Articolo su «Rinascita», giugno 1984
Ormai tutti vedono che le coalizioni che prendono vita alle spalle del Parlamento, che i governi che non vogliono e non sanno governare con e attraverso il Parlamento, che sono il prodotto di questi meccanismi e di questi metodi consunti, e divenuti anche pericolosi, non sono coalizioni realmente solidali ed efficienti. I partiti delle maggioranze delimitate che compongono quelle coalizioni stanno insieme al governo spalleggiandosi per poter conservare il loro potere sulle istituzioni e sulla società, ma ciascuno è dominato dalla paura che un altro lo scavalchi.
E allora si va alle ben note «verifiche», dopo le quali, tuttavia, quelle coalizioni restano egualmente divise, continuano a covare contrasti, dai quali possono venire o oscillazioni, incertezze e paralisi dei governi, ovvero polemiche e lacerazioni: queste ultime, però, esplodono per lo più fuori del Parlamento (negli organi di partito, nei convegni, sulla stampa).
Nel Parlamento esse o vengono artatamente coperte e dissimulate o si manifestano nella forma patologica dei «franchi tiratori». Si corre, allora, ai ripari; ma, ancora una volta, i rimedi a cui si pensa vanno prevalentemente in direzione di un indebolimento dei poteri del Parlamento.
Sicché la profonda esigenza di restituire alle istituzioni la funzionalità e il ruolo che spetta loro in una Repubblica democratica a base parlamentare viene distorta e tradita. Attraverso alcune delle «riforme» di cui si sente oggi parlare si punta a piegare le istituzioni, e perciò anche il Parlamento, al calcolo di assicurare una stabilità e una durata a governi che non riescono a garantirsele per capacità e forza politica propria.

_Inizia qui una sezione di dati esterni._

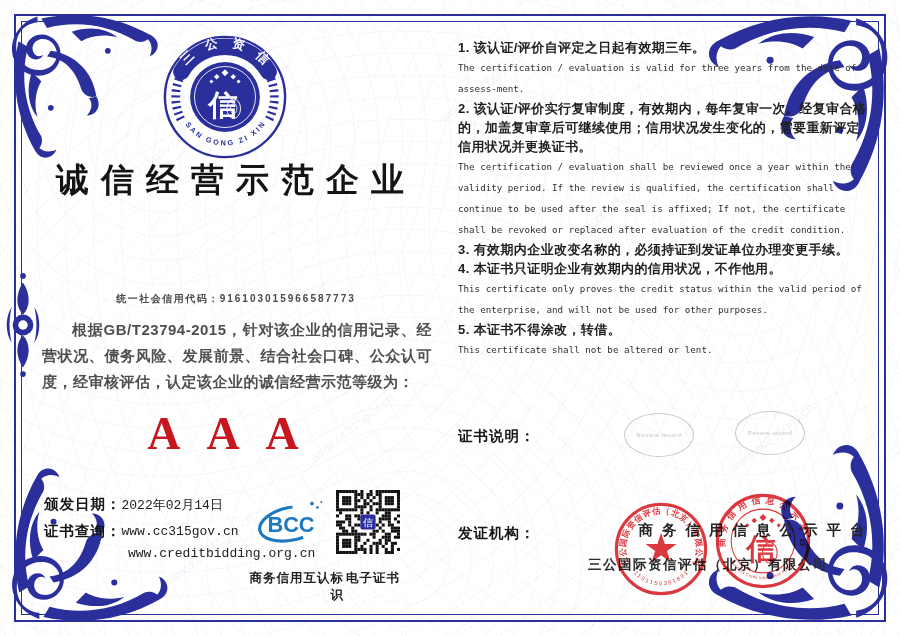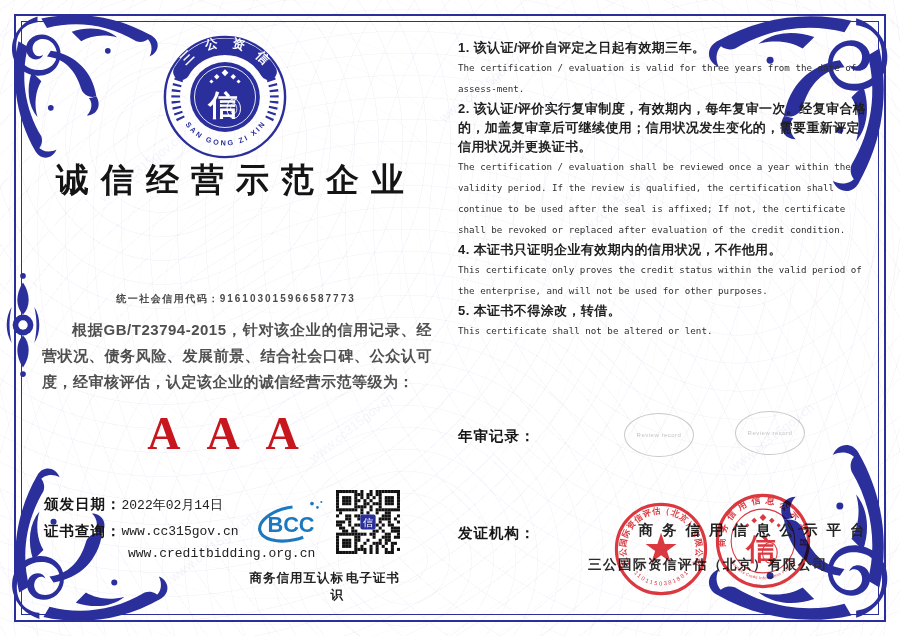--- a/index.html
+++ b/index.html
@@ -404,32 +404,33 @@
   <div class="abs notes" style="left:458px;top:38px">
     <div>
       <div class="note-zh">1. 该认证/评价自评定之日起有效期三年。</div>
       <div class="note-en">The certification / evaluation is valid for three years from the date of assess-ment.</div>
     </div>
     <div>
       <div class="note-zh">2. 该认证/评价实行复审制度，有效期内，每年复审一次。经复审合格的，加盖复审章后可继续使用；信用状况发生变化的，需要重新评定信用状况并更换证书。</div>
       <div class="note-en">The certification / evaluation shall be reviewed once a year within the validity period. If the review is qualified,  the certification shall continue to be used after the seal is affixed; If not, the certificate shall be revoked or replaced after evaluation of the credit condition.</div>
     </div>
     <div>
+      <div class="note-zh">3. 有效期内企业改变名称的，必须持证到发证单位办理变更手续。</div>
     </div>
     <div>
       <div class="note-zh">4. 本证书只证明企业有效期内的信用状况，不作他用。</div>
       <div class="note-en">This certificate only proves the credit status within the valid period of the enterprise, and will not be used for other purposes.</div>
     </div>
     <div>
       <div class="note-zh">5. 本证书不得涂改，转借。</div>
       <div class="note-en">This certificate shall not be altered or lent.</div>
     </div>
   </div>
 
-  <div class="abs section-label" style="left:458px;top:427px">年审记录：</div>
+  <div class="abs section-label" style="left:458px;top:427px">证书说明：</div>
 
   <div class="stamp-ellipse" style="left:624px;top:413px;width:68px;height:42px">
     <span>Review record</span>
   </div>
   <div class="stamp-ellipse" style="left:735px;top:411px;width:68px;height:42px">
     <span>Review record</span>
   </div>
 
   <div class="abs section-label" style="left:458px;top:524px">发证机构：</div>
 

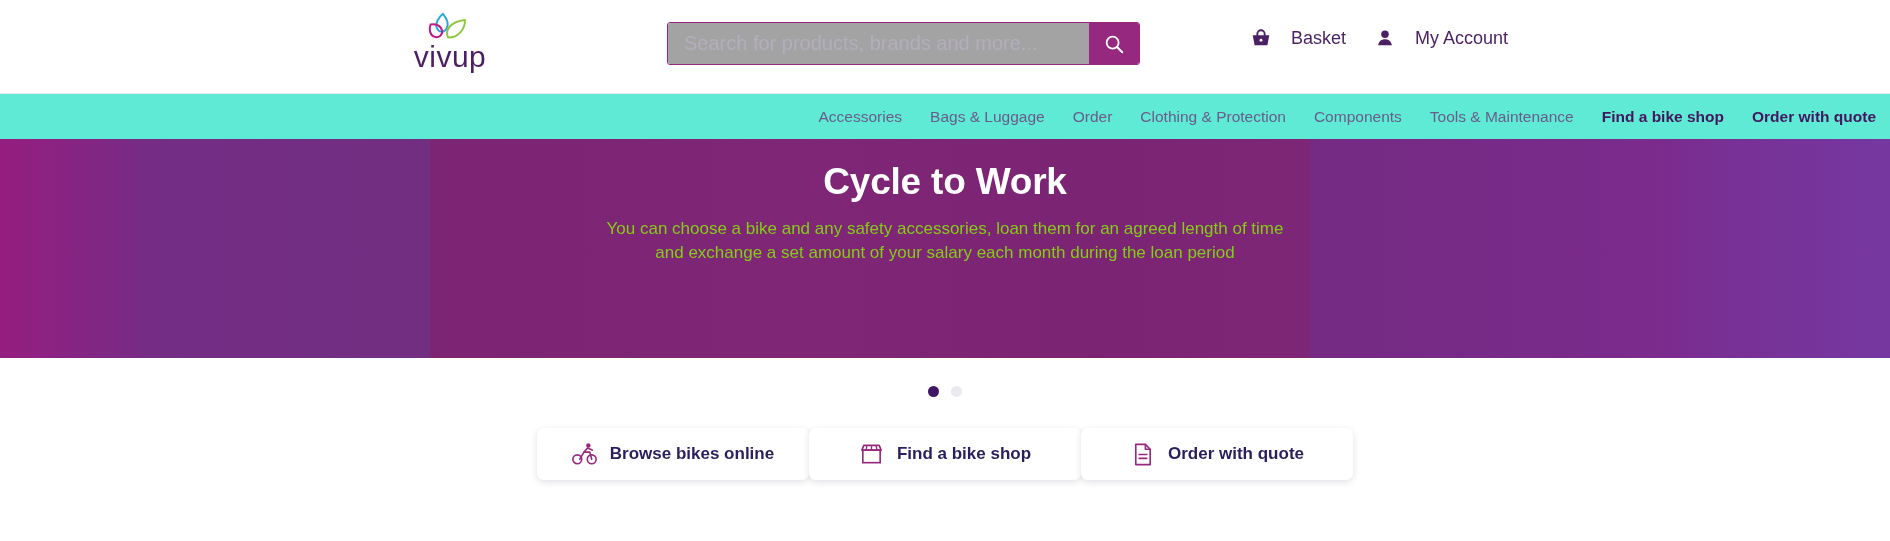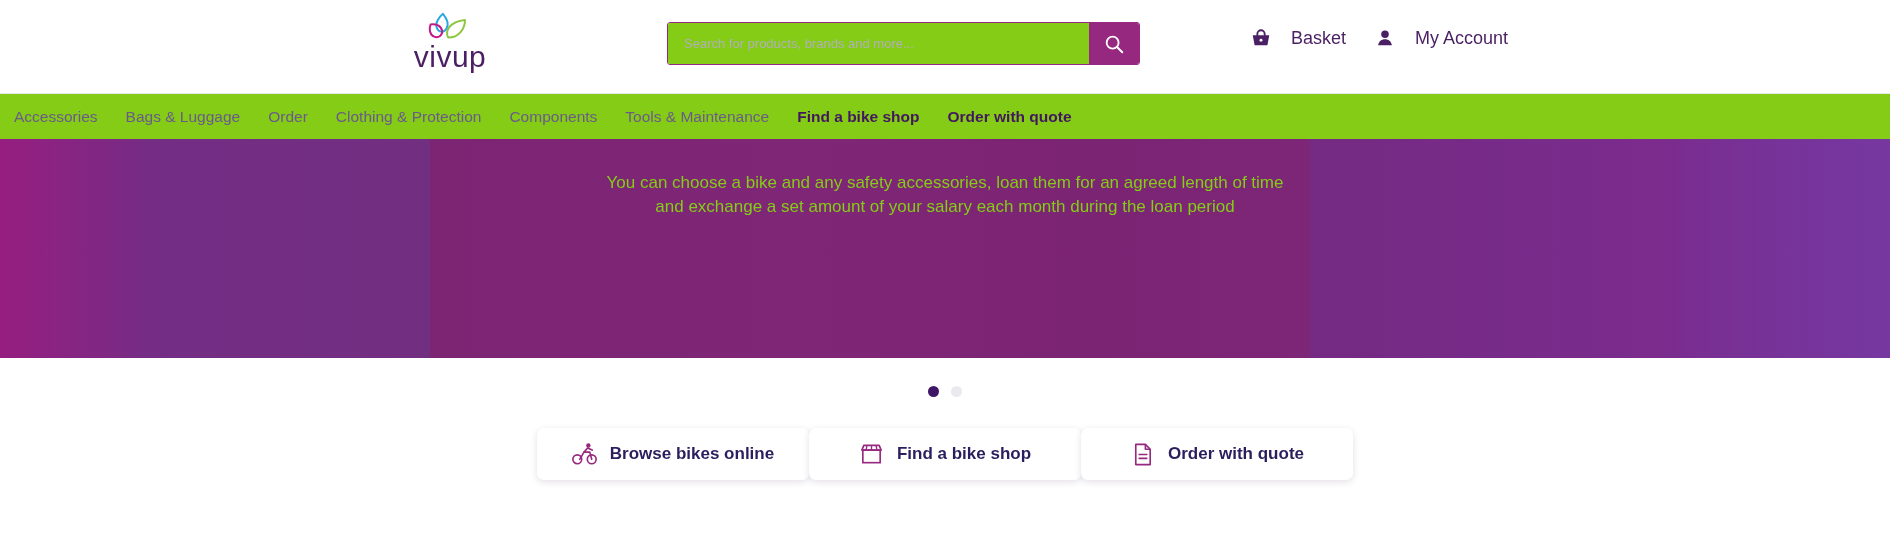--- a/index.html
+++ b/index.html
@@ -63,24 +63,24 @@
     border: 1.5px solid #96297f;
     border-radius: 3px;
     overflow: hidden;
     background: #fff;
   }
   .search-input {
     flex: 1;
     border: none;
     outline: none;
     padding: 0 16px;
-    font-size: 13px;
+    font-size: 20px;
     color: #3d2f4a;
     font-family: "Liberation Sans", sans-serif;
-    background: #84cc16;
+    background: #a3a3a3;
   }
   .search-input::placeholder { color: #b3aebb; }
   .search-btn {
     width: 50px;
     background: #96297f;
     border: none;
     cursor: pointer;
     display: flex;
     align-items: center;
     justify-content: center;
@@ -103,24 +103,24 @@
     color: #4a1f63;
     font-size: 18px;
     cursor: pointer;
     text-decoration: none;
   }
   .header-link svg { width: 22px; height: 22px; display: block; }
 
   
   .navbar {
     height: 45px;
-    background: #84cc16;
-    display: flex;
-    align-items: center;
-    justify-content: flex-start;
+    background: #5eead4;
+    display: flex;
+    align-items: center;
+    justify-content: flex-end;
     gap: 0;
     border-bottom: none;
   }
   .nav-item {
     font-size: 15.5px;
     color: #6b5b8a;
     padding: 0 14px;
     cursor: pointer;
     white-space: nowrap;
     text-decoration: none;
@@ -356,20 +356,21 @@
       <rect x="176" y="140" width="42" height="36" rx="5" fill="#3d3947"></rect>
       <rect x="186" y="168" width="14" height="51" fill="#232029"></rect>
       <path d="M150 176 q42 40 96 6" fill="none" stroke="#1a1820" stroke-width="7"></path>
     </svg>
 
     <div class="hero-overlay"></div>
     <div class="hero-fade-l"></div>
     <div class="hero-fade-r"></div>
 
     <div class="hero-content">
+      <div class="hero-title">Cycle to Work</div>
       <div class="hero-sub">You can choose a bike and any safety accessories, loan them for an agreed length of time and exchange a set amount of your salary each month during the loan period</div>
     </div>
   </div>
 
   <div class="dots">
     <span class="dot active"></span>
     <span class="dot"></span>
   </div>
 
   <div class="actions">

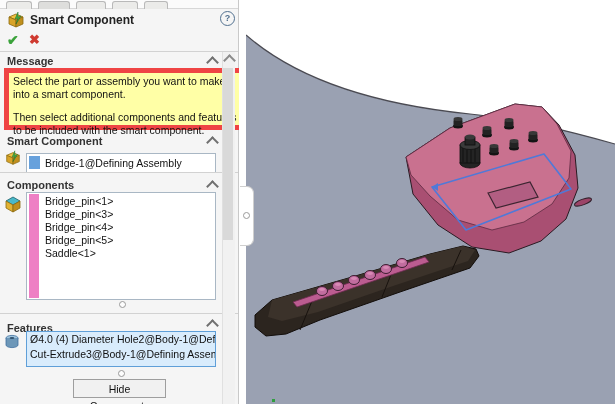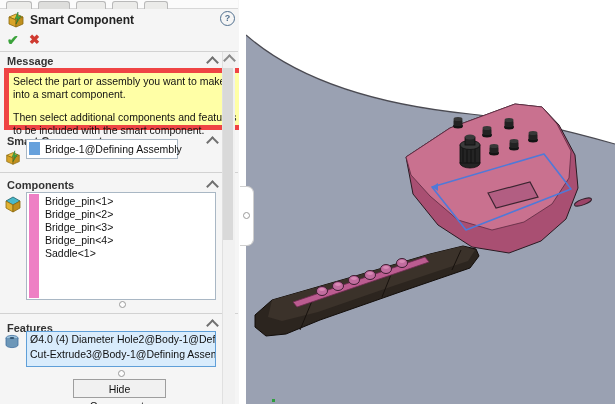--- a/index.html
+++ b/index.html
@@ -1,37 +1,37 @@
 <!DOCTYPE html>
 <html style="--panel_bg: #f5f5f5; --message_bg: #ffffa6; --selection_pink: #ee7fc4; --selection_blue: #67a1dc; --feature_box_bg: #d9ecfc; --feature_box_border: #5f9fd8; --check_green: #3aa23a; --cancel_red: #cf3a30; --surface_gray: #9aa1b2; --part_pink: #c9718f; --part_pink_dark: #a94f72; --bridge_dark: #2c251f; --sketch_blue: #4f79d8;"><head>
 <meta charset="utf-8">
 <style>
   html,body{margin:0;padding:0;}
   body{font-family:"Liberation Sans",sans-serif;}
   #screen{position:relative;width:615px;height:404px;overflow:hidden;background:#fff;}
 
   
-  #panel{position:absolute;left:0;top:0;width:238px;height:404px;background:var(--panel_bg,#f5f5f5);border-right:1px solid #c9c9c9;padding-left:13px;}
+  #panel{position:absolute;left:0;top:0;width:238px;height:404px;background:var(--panel_bg,#f5f5f5);border-right:1px solid #c9c9c9;}
   .tabstrip{position:absolute;left:0;top:0;width:238px;height:8px;background:#fbfbfb;border-bottom:1px solid #d7d7d7;}
   .tabstub{position:absolute;top:1px;height:7px;background:#ebebe9;border:1px solid #b9b9b9;border-bottom:none;border-radius:3px 3px 0 0;}
   .title-row{position:absolute;left:0;top:10px;width:238px;height:22px;}
   .title-text{position:absolute;left:30px;top:3px;font-size:12px;font-weight:bold;color:#222;}
   .help-circle{position:absolute;left:220px;top:1px;width:13px;height:13px;border:1.4px solid #51708f;border-radius:50%;color:#51708f;font-size:9px;font-weight:bold;text-align:center;line-height:13px;cursor:pointer;}
   .okx-row{position:absolute;left:0;top:32px;width:238px;height:18px;}
   .ok-btn{position:absolute;left:7px;top:0;font-size:14px;font-weight:bold;color:var(--check_green,#3aa23a);cursor:pointer;}
   .x-btn{position:absolute;left:29px;top:0;font-size:13px;font-weight:bold;color:var(--cancel_red,#cf3a30);cursor:pointer;}
   .hsep{position:absolute;left:0;width:238px;height:0;border-top:1px solid #d2d2d2;}
   .sec-label{position:absolute;left:7px;font-size:11px;font-weight:bold;color:#333;}
   .chev{position:absolute;width:7px;height:7px;border-left:2px solid #707070;border-top:2px solid #707070;transform:rotate(45deg);cursor:pointer;}
 
   .msg-box{position:absolute;left:4px;top:68px;width:243px;height:62px;background:var(--message_bg,#ffffa6);border:5px solid #ef4444;box-sizing:border-box;padding:2px 4px;font-size:10.5px;color:#111;line-height:12.5px;}
   .msg-box p{margin:0 0 11px 0;}
 
   .listbox{position:absolute;background:#fff;border:1px solid #a9b7c4;box-sizing:border-box;}
-  .sc-field{left:26px;top:139px;width:152px;height:20px;}
+  .sc-field{left:26px;top:153px;width:190px;height:20px;}
   .sel-blue{position:absolute;left:2px;top:2px;width:11px;height:13px;background:var(--selection_blue,#67a1dc);}
   .sc-value{position:absolute;left:18px;top:3px;font-size:10.5px;color:#111;white-space:nowrap;}
 
   .comp-box{left:26px;top:192px;width:190px;height:108px;}
   .pink-stripe{position:absolute;left:2px;top:1px;width:10px;height:104px;background:var(--selection_pink,#ee7fc4);}
   .comp-items{position:absolute;left:18px;top:2px;right:12px;}
   .comp-item{font-size:10.5px;color:#111;line-height:13px;white-space:nowrap;cursor:default;}
 
   .feat-box{left:26px;top:331px;width:190px;height:36px;background:var(--feature_box_bg,#d9ecfc);border:1px solid var(--feature_box_border,#5f9fd8);}
   .feat-item{font-size:10.5px;color:#111;line-height:14.5px;white-space:nowrap;overflow:hidden;padding-left:3px;}
@@ -131,23 +131,23 @@
       <svg width="20" height="20" viewBox="0 0 20 20">
         <polygon points="3,7 10,3 17,7 10,11" fill="#49b8c8" stroke="#20606a" stroke-width="0.8"></polygon>
         <polygon points="3,7 10,11 10,18 3,14" fill="#e2b232" stroke="#8a6a10" stroke-width="0.8"></polygon>
         <polygon points="17,7 10,11 10,18 17,14" fill="#c08f1d" stroke="#8a6a10" stroke-width="0.8"></polygon>
       </svg>
     </span>
     <div class="listbox comp-box">
       <span class="pink-stripe"></span>
       <div class="comp-items">
         <div class="comp-item">Bridge_pin&lt;1&gt;</div>
-        <div class="comp-item">Bridge_pin&lt;2&gt;</div>
         <div class="comp-item">Bridge_pin&lt;3&gt;</div>
         <div class="comp-item">Bridge_pin&lt;4&gt;</div>
+        <div class="comp-item">Bridge_pin&lt;5&gt;</div>
         <div class="comp-item">Saddle&lt;1&gt;</div>
       </div>
     </div>
     <span class="resize-dot" style="left:119px;top:301px;"></span>
 
     <div class="hsep" style="top:313px;"></div>
 
     <span class="sec-label" style="top:322px;">Features</span>
     <span class="chev" style="left:208px;top:321px;"></span>
     <span style="position:absolute;left:3px;top:333px;">

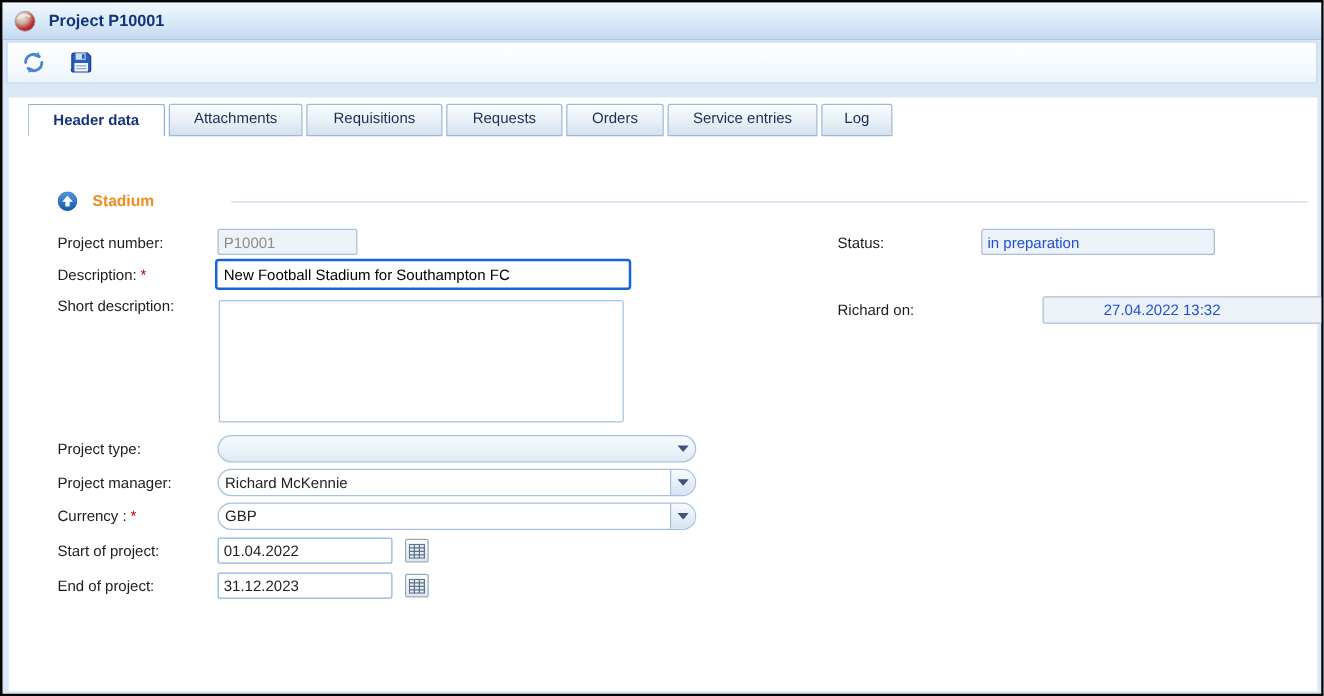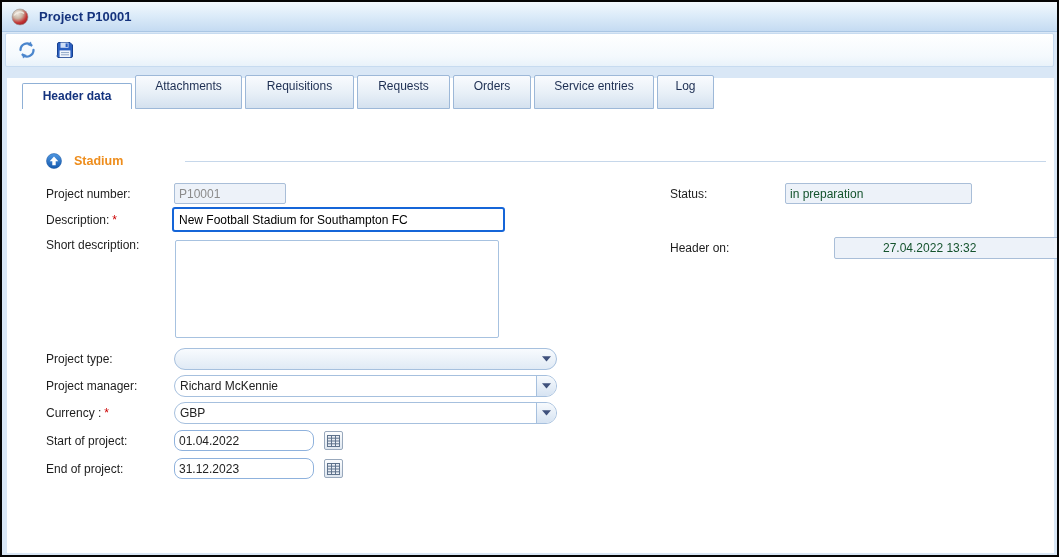--- a/index.html
+++ b/index.html
@@ -21,21 +21,21 @@
              border:1px solid #c7dbf0; border-radius:2px;
              display:flex; align-items:center; gap:12px; padding-left:8px; }
   .tbtn { width:26px; height:26px; background:transparent; border:none; padding:0;
           display:flex; align-items:center; justify-content:center; cursor:pointer; }
 
   
   .content { position:absolute; left:5px; right:3px; top:76px; bottom:2px; background:#fff; }
 
   
   .tabbar { position:absolute; left:20px; top:81px; height:26px; display:flex; align-items:flex-end; }
-  .tab { box-sizing:border-box; height:34px; line-height:21px; text-align:center; font-size:12px;
+  .tab { box-sizing:border-box; height:26px; line-height:21px; text-align:center; font-size:12px;
          color:#1d2e52; cursor:pointer; margin-right:3px; border:1px solid #9db8d8;
          border-radius:2px 2px 0 0;
          background:linear-gradient(180deg,#f9fbfe 0%,#e7eff7 55%,#d4e1ef 100%); }
   .tab.active { height:26px; line-height:24px; background:#ffffff; font-weight:bold;
                 color:#14337e; border-color:#8fb0d6; border-bottom:none; }
 
   
   .section-hdr { position:absolute; left:44px; right:11px; top:150px; height:18px;
                  display:flex; align-items:center; }
   .section-title { margin-left:12px; font-size:12.5px; font-weight:bold; color:#ee8d1c; }
@@ -47,42 +47,42 @@
   .lbl.l1 { left:44px; }
   .lbl.l2 { left:668px; }
   .lbl-top { position:absolute; top:2px; left:44px; font-size:12px; color:#1d1d1d; }
   .req { color:#cc0000; margin-left:3px; }
 
   input, textarea { font-family:"Liberation Sans", sans-serif; }
 
   .ro { position:absolute; top:0; box-sizing:border-box; height:21px; background:#edf2f9;
         border:1px solid #a9bed8; border-radius:2px; font-size:12px; padding:0 4px; }
   .ro.gray  { color:#8b8b8b; }
-  .ro.dark  { color:#14532d; }
+  .ro.dark  { color:#1d4ed8; }
 
   .desc-input { position:absolute; left:170px; top:0; width:333px; height:25px; box-sizing:border-box;
                 border:2px solid #1565d8; border-radius:3px; font-size:12px; padding:0 5px;
                 color:#000; outline:none; }
 
   .ta { position:absolute; left:173px; top:4px; width:324px; height:98px; box-sizing:border-box;
         border:1px solid #a7c2e0; border-radius:2px; resize:none; font-size:12px; padding:2px 4px; }
 
   .combo { position:absolute; left:172px; top:0; width:383px; height:22px; box-sizing:border-box;
            border:1px solid #a6c0de; border-radius:11px; background:#fff; display:flex;
            overflow:hidden; cursor:pointer; }
   .combo .val { flex:1; font-size:12px; line-height:20px; padding:0 5px; color:#222;
                 white-space:nowrap; overflow:hidden; }
   .combo .abtn { width:19px; flex:0 0 auto; border-left:1px solid #a6c0de;
                  background:linear-gradient(180deg,#f7fafd 0%,#d6e3f2 100%);
                  display:flex; align-items:center; justify-content:center; }
   .combo.gradient { background:linear-gradient(180deg,#f8fbfe 0%,#e0eaf5 100%); }
   .combo.gradient .abtn { border-left:none; background:transparent; }
 
   .date { position:absolute; left:172px; top:0; width:140px; height:21px; box-sizing:border-box;
-          border:1px solid #8fb2dd; border-radius:8px; font-size:12px; padding:0 4px; color:#222; }
+          border:1px solid #8fb2dd; border-radius:2px; font-size:12px; padding:0 4px; color:#222; }
   .calbtn { position:absolute; left:322px; top:1px; width:19px; height:19px; box-sizing:border-box;
             border:1px solid #98a8bc; border-radius:2px; padding:0; cursor:pointer;
             background:linear-gradient(180deg,#fcfdfe 0%,#dfe7f0 100%);
             display:flex; align-items:center; justify-content:center; }
 </style>
 </head>
 <body>
 
 <div class="window">
 
@@ -222,17 +222,17 @@
     </button>
   </div>
 
   <div class="row" style="top:181px">
     <span class="lbl l2">Status:</span>
     <input class="ro dark" style="left: 783px; width: 187px;" readonly="" value="in preparation">
   </div>
 
 
   <div class="row" style="top:235px">
-    <span class="lbl l2">Header on:</span>
+    <span class="lbl l2">Richard on:</span>
     <input class="ro dark" style="left: 832px; width: 237px; height: 22px; padding-left: 48px;" readonly="" value="27.04.2022 13:32">
   </div>
 
 </div>
 
 </body></html>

Ecco la sostanza e la rilevanza politica e istituzionale della «questione morale» che noi comunisti abbiamo posto con tanta decisione.
Anche la irrisolta questione morale ha dato luogo non solo a quella che, con un eufemismo non privo di ipocrisia, viene chiamata la Costituzione materiale, cioè quel complesso di usi e di abusi che contraddicono la Costituzione scritta, ma ha aperto anche la strada al formarsi e al dilagare di poteri occulti eversivi (la mafia, la camorra, la P2) che hanno inquinato e condizionano tuttora i poteri costituiti e legittimi fino a minare concretamente l’esistenza stessa della nostra Repubblica.
Di fronte a questo stato di cose, di fronte a tali e tanti guasti che hanno una precisa radice politica, non si può pensare di conferire nuovo prestigio, efficienza e pienezza democratica alle istituzioni con l’introduzione di congegni e di meccanismi tecnici di dubbia democraticità o con accorgimenti che romperebbero anche formalmente l’equilibrio, la distinzione e l’autonomia (voluti e garantiti dalla Costituzione) tra Legislativo, Esecutivo e Giudiziario, e accentuerebbero il prepotere dei partiti sulle istituzioni. Riforme delle istituzioni volte a ridare efficienza e snellezza al loro funzionamento sono certo necessarie. Ma esse a poco servirebbero se i partiti rimangono quello che sono oggi, se seguitano ad agire e a comportarsi come agiscono e si comportano oggi, se non si risanano, se non si rigenerano, riacquistando l’autenticità e la pienezza della loro autonoma funzione verso la società e verso le istituzioni.
Altrimenti, a che cosa si va incontro è facile prevederlo oggi, più di quanto non lo prevedesse già venti anni fa Togliatti, nel suo ultimo discorso alla Camera, due settimane prima di morire. In quell’occasione, riferendosi all’Italia e all’Europa, egli constatava «la tendenza alla limitazione progressiva delle istituzioni democratiche e all’autoritarismo».